• [DATA SHOWN]:
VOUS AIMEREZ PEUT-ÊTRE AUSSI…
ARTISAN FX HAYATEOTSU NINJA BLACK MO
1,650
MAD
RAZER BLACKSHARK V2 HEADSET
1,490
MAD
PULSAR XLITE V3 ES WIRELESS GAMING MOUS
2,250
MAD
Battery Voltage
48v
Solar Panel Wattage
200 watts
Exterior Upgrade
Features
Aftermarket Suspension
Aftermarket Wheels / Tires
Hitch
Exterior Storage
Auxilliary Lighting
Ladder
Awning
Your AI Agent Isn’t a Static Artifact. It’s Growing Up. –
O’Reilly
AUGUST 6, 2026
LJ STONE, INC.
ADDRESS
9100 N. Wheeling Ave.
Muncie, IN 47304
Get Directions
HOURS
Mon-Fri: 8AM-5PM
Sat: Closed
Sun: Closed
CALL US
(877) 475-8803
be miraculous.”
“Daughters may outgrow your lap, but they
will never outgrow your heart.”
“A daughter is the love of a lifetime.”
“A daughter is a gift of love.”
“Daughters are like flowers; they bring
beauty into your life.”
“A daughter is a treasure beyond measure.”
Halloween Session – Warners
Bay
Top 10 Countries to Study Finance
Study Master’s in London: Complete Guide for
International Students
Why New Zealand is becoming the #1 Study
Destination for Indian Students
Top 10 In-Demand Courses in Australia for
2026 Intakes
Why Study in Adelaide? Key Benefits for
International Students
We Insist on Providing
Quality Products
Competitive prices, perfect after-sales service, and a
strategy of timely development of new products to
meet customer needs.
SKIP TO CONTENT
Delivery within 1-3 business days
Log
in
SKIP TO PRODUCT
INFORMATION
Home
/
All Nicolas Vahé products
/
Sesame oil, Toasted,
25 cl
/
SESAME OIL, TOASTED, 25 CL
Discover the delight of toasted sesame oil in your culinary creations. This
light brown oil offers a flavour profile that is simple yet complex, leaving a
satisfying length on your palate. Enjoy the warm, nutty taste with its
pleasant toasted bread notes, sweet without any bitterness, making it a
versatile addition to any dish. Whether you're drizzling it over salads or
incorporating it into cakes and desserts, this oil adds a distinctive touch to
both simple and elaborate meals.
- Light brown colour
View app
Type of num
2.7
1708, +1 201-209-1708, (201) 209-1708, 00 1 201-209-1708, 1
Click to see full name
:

• [DIRECTIONS FOR THIS TASK]:
Write out the entries above again word for word, from their first line up to and including the line with "light brown oil".

• [ANSWER SPACE]:
VOUS AIMEREZ PEUT-ÊTRE AUSSI…
ARTISAN FX HAYATEOTSU NINJA BLACK MO
1,650
MAD
RAZER BLACKSHARK V2 HEADSET
1,490
MAD
PULSAR XLITE V3 ES WIRELESS GAMING MOUS
2,250
MAD
Battery Voltage
48v
Solar Panel Wattage
200 watts
Exterior Upgrade
Features
Aftermarket Suspension
Aftermarket Wheels / Tires
Hitch
Exterior Storage
Auxilliary Lighting
Ladder
Awning
Your AI Agent Isn’t a Static Artifact. It’s Growing Up. –
O’Reilly
AUGUST 6, 2026
LJ STONE, INC.
ADDRESS
9100 N. Wheeling Ave.
Muncie, IN 47304
Get Directions
HOURS
Mon-Fri: 8AM-5PM
Sat: Closed
Sun: Closed
CALL US
(877) 475-8803
be miraculous.”
“Daughters may outgrow your lap, but they
will never outgrow your heart.”
“A daughter is the love of a lifetime.”
“A daughter is a gift of love.”
“Daughters are like flowers; they bring
beauty into your life.”
“A daughter is a treasure beyond measure.”
Halloween Session – Warners
Bay
Top 10 Countries to Study Finance
Study Master’s in London: Complete Guide for
International Students
Why New Zealand is becoming the #1 Study
Destination for Indian Students
Top 10 In-Demand Courses in Australia for
2026 Intakes
Why Study in Adelaide? Key Benefits for
International Students
We Insist on Providing
Quality Products
Competitive prices, perfect after-sales service, and a
strategy of timely development of new products to
meet customer needs.
SKIP TO CONTENT
Delivery within 1-3 business days
Log
in
SKIP TO PRODUCT
INFORMATION
Home
/
All Nicolas Vahé products
/
Sesame oil, Toasted,
25 cl
/
SESAME OIL, TOASTED, 25 CL
Discover the delight of toasted sesame oil in your culinary creations. This
light brown oil offers a flavour profile that is simple yet complex, leaving a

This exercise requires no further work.